[PROMPT] Give the lines below again exactly, starting with the line that holds "may also use" and going on through the line that holds "offering lawyers and".

===== RECORDS SUPPLIED

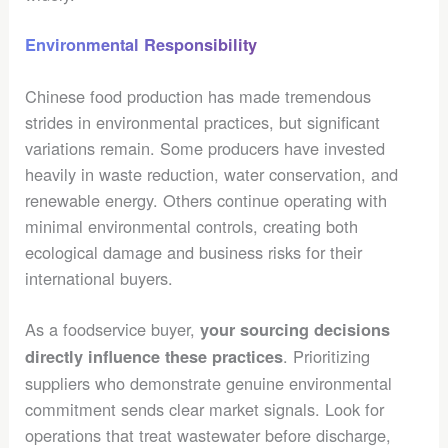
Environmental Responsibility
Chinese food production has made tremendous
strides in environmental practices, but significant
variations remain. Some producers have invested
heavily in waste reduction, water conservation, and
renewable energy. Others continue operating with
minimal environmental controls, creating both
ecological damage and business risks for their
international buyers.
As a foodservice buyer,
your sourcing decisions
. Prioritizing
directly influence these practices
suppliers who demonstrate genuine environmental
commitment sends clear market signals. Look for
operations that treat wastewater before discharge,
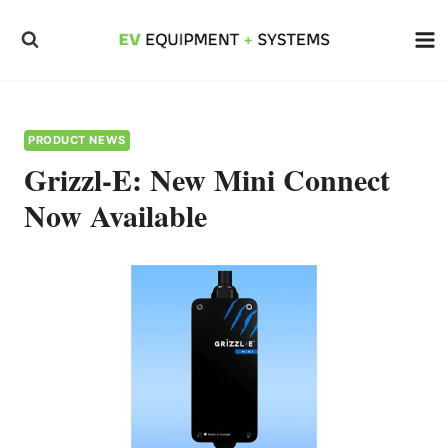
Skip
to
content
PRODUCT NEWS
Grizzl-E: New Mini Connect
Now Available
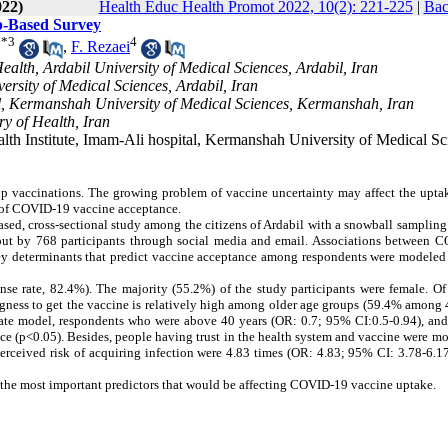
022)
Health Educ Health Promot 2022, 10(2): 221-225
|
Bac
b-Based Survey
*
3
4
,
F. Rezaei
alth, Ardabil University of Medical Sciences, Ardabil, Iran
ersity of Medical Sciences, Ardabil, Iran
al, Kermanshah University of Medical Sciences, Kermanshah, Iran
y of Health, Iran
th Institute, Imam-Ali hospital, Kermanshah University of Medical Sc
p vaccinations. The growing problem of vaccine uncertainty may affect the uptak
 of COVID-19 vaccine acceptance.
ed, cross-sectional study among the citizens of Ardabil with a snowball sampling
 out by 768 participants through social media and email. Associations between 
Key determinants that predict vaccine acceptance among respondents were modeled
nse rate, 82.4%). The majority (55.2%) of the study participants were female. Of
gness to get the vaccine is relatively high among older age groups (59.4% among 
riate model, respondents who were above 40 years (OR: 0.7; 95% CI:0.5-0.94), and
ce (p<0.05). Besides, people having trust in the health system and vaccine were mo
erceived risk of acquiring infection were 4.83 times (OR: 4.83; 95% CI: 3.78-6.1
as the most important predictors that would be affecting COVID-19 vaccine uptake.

==========
===== RECORDS SUPPLIED

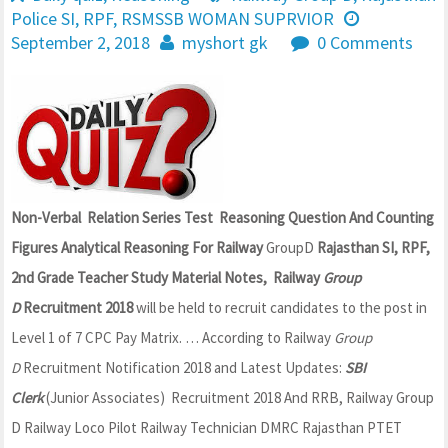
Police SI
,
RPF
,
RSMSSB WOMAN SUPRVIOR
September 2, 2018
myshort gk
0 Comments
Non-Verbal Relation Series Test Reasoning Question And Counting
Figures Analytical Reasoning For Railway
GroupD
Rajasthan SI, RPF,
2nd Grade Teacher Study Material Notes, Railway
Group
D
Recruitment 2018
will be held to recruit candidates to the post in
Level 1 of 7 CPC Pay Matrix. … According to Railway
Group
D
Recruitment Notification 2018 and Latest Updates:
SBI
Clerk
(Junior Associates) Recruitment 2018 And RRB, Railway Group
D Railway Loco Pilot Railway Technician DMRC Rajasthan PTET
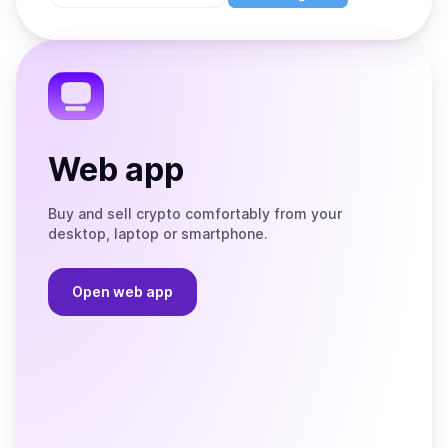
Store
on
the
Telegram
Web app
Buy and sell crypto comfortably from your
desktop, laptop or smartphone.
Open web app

==========
===== RECORDS SUPPLIED

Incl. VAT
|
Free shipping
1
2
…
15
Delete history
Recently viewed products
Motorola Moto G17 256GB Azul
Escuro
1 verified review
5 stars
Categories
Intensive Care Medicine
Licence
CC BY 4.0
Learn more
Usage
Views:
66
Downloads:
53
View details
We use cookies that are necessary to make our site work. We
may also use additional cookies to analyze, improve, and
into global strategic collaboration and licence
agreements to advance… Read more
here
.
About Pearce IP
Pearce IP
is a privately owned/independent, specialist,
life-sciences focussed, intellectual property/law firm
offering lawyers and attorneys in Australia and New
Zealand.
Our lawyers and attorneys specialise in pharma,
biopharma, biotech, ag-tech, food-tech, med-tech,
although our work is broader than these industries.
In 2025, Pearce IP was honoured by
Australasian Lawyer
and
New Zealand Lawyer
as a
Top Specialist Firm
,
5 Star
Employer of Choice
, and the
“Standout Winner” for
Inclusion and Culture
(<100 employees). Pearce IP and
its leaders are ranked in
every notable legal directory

==========

[SOLUTION]
may also use additional cookies to analyze, improve, and
into global strategic collaboration and licence
agreements to advance… Read more
here
.
About Pearce IP
Pearce IP
is a privately owned/independent, specialist,
life-sciences focussed, intellectual property/law firm
offering lawyers and attorneys in Australia and New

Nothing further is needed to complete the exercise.